Select to view content in your preferred language

how to edit out illegal characters in columns in large tables (>1000 files)

2588
12
06-15-2017 11:51 AM
LarryPearson
Deactivated User

I'm attempting to join two tables.  

The join validation report indicates several fields with illegal characters.  I'm editing a large county file with over 1000 parcels.  How to remove characters such as "-" or "/" for a whole column of data without doing it manually?

0 Kudos
12 Replies
DanPatterson_Retired
MVP Emeritus

how many illegal characters? If you can use the field calculator a simple !YourFieldName!.replace('-','') using a python parser would be a simple approach.  For many replacements a small function (def) could be written

0 Kudos
TedKowal
Honored Contributor

To add on to Dan's comment.  If you have a list of special characters to remove you can do it in the field calculater inside a def with something similiar to .....

>>> import string
>>> StringThatNeedsWork = "The - Time ! was well f$$$### spent   don't, you agree? 12345% 1.234"
>>> removethesechars = ['$','#','%','-']
>>> StringThatNeedsWork.translate(None,''.join(removethesechars))


"The  Time ! was well f spent   don't, you agree? 12345 1.234"
‍‍‍‍‍‍‍‍‍‍‍‍‍
mfcallahan
Frequent Contributor

If by illegal characters you mean all non-alphanumeric characters, you can use a list comprehension with str.isalnum():

testString = 'foo-bar#baz?qux@127/\\9]'
testStringCleaned = "".join(x for x in testString if x.isalnum()) # foobarbazqux1279‍‍

Found on Stack Overflow - Turn a string into a valid filename?

0 Kudos
TedKowal
Honored Contributor

Note that using .isalnum() will strip out significant '." and spaces as well   testString = " North Highway Route 2.1"  ---> "NorthHighwayRoute21"  if that is ok then it is a quick easy way!

mfcallahan
Frequent Contributor

Sometimes I do this, and replace and illegal chars or spaces with an underscore:

testStringCleaned = "".join([x if x.isalnum() else "_" for x in testString])# foo_bar_baz_qux_127__9_

 

AbdullahAnter
Honored Contributor

Ted , What about your answer in same question? Does it work?

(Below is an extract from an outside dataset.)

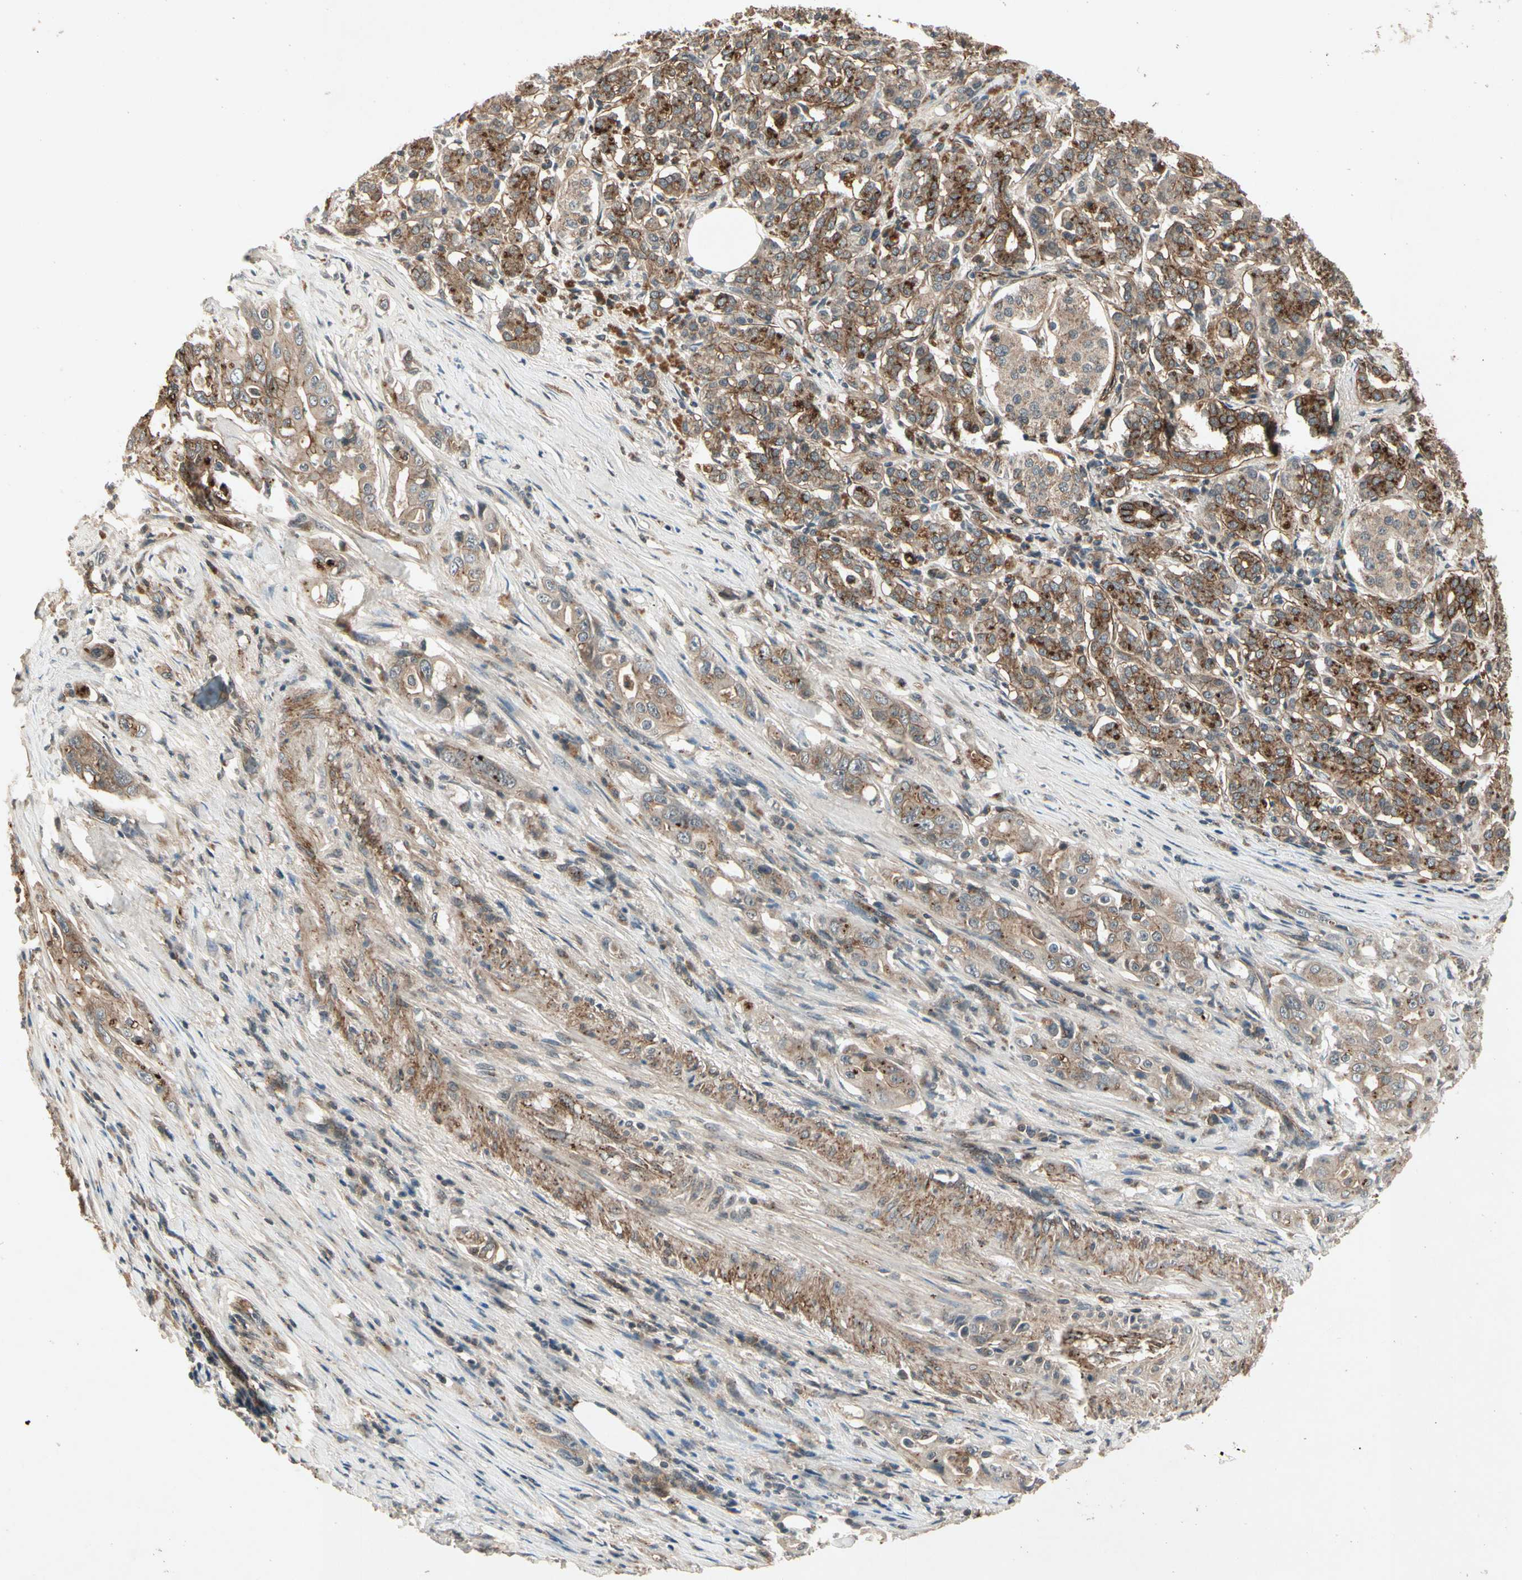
{"staining": {"intensity": "weak", "quantity": ">75%", "location": "cytoplasmic/membranous"}, "tissue": "pancreatic cancer", "cell_type": "Tumor cells", "image_type": "cancer", "snomed": [{"axis": "morphology", "description": "Normal tissue, NOS"}, {"axis": "topography", "description": "Pancreas"}], "caption": "A low amount of weak cytoplasmic/membranous positivity is appreciated in about >75% of tumor cells in pancreatic cancer tissue. The staining is performed using DAB brown chromogen to label protein expression. The nuclei are counter-stained blue using hematoxylin.", "gene": "FLOT1", "patient": {"sex": "male", "age": 42}}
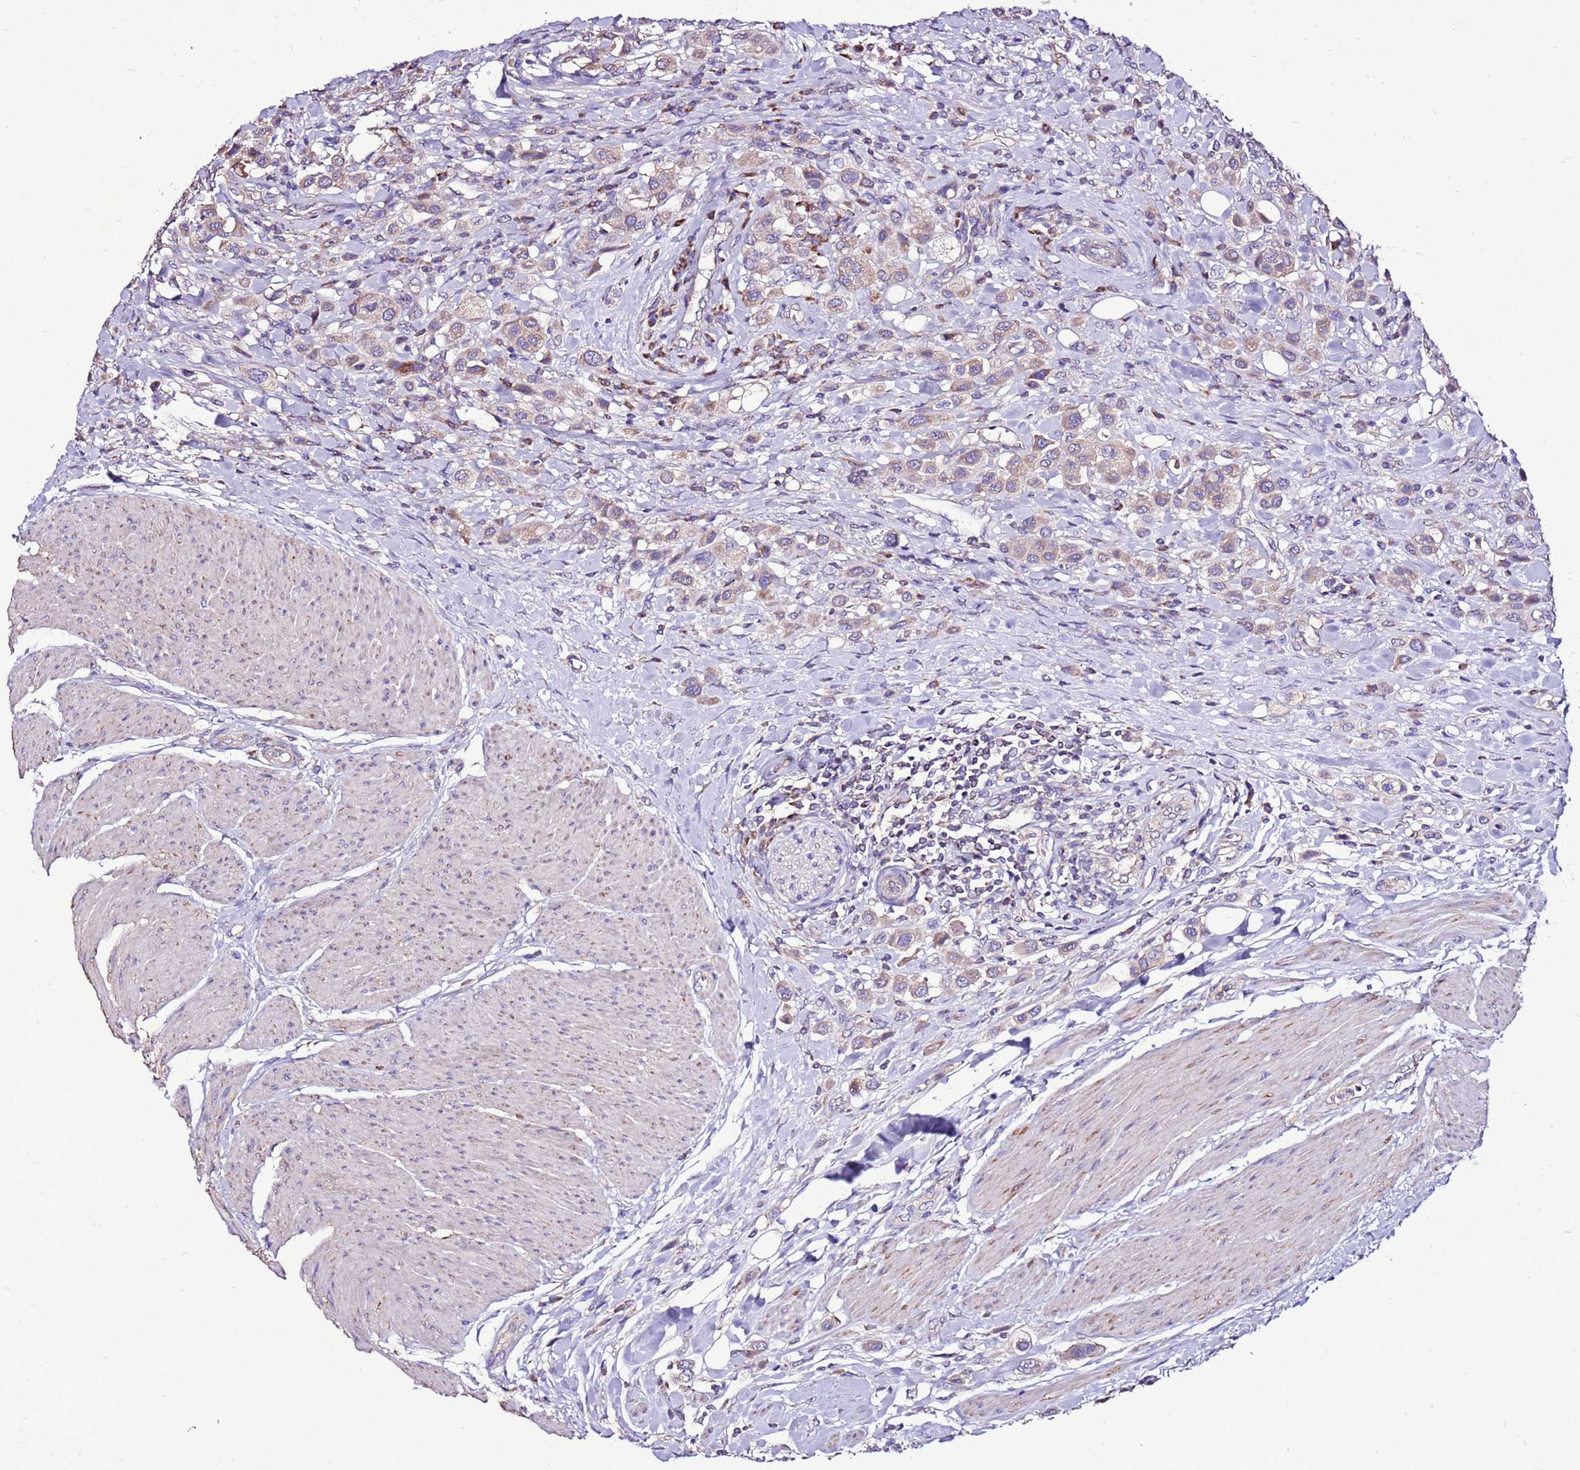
{"staining": {"intensity": "weak", "quantity": ">75%", "location": "cytoplasmic/membranous"}, "tissue": "urothelial cancer", "cell_type": "Tumor cells", "image_type": "cancer", "snomed": [{"axis": "morphology", "description": "Urothelial carcinoma, High grade"}, {"axis": "topography", "description": "Urinary bladder"}], "caption": "A micrograph showing weak cytoplasmic/membranous staining in about >75% of tumor cells in high-grade urothelial carcinoma, as visualized by brown immunohistochemical staining.", "gene": "TMEM106C", "patient": {"sex": "male", "age": 50}}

https://community.esri.com/message/688777-odd-special-character-in-field-value 

0 Kudos
TedKowal
Honored Contributor

Yes that works just fine, however, that solution is run on the database and not gis software, and specifically it removes "ALL" characters except for the ones with ASCII values between 0 and 255.  So spaces and decimal values are not stripped.  In this case, I am assuming the individual wanted to use the field calculate and only remove certain characters.

JoshuaBixby
MVP Esteemed Contributor

In additional to 7.1. string — Common string operations — Python 2.7.13 documentation , 7.2. re — Regular expression operations — Python 2.7.13 documentation can also be used:

>>> StringThatNeedsWork = "The - Time ! was well f$$$### spent   don't, you agree? 12345% 1.234"
>>> re.sub("[$,#,%,-]","", StringThatNeedsWork)
"The  Time ! was well f spent   don't you agree? 12345 1.234"
>>> 
TedKowal
Honored Contributor

I like yours better!   I have a long way to go in learning Python!